→ **Exercise directions**
Transcribe the listing exactly, leaving out every picture.

→ **Input data**
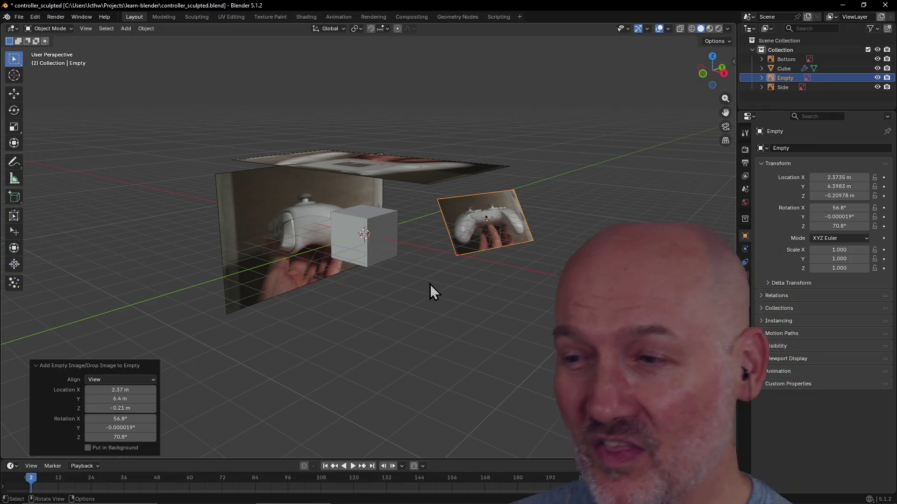
pyautogui.click(355, 364)
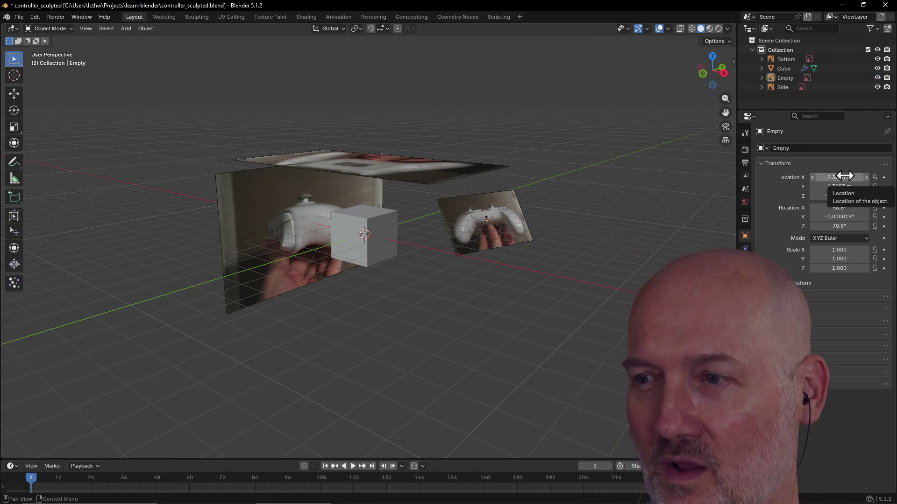
# Step: Move the new image empty to location 0, 0, 0
pyautogui.click(844, 176)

→ **Written response**
pyautogui.click(355, 364)
# Step: Move the new image empty to location 0, 0, 0
pyautogui.click(844, 176)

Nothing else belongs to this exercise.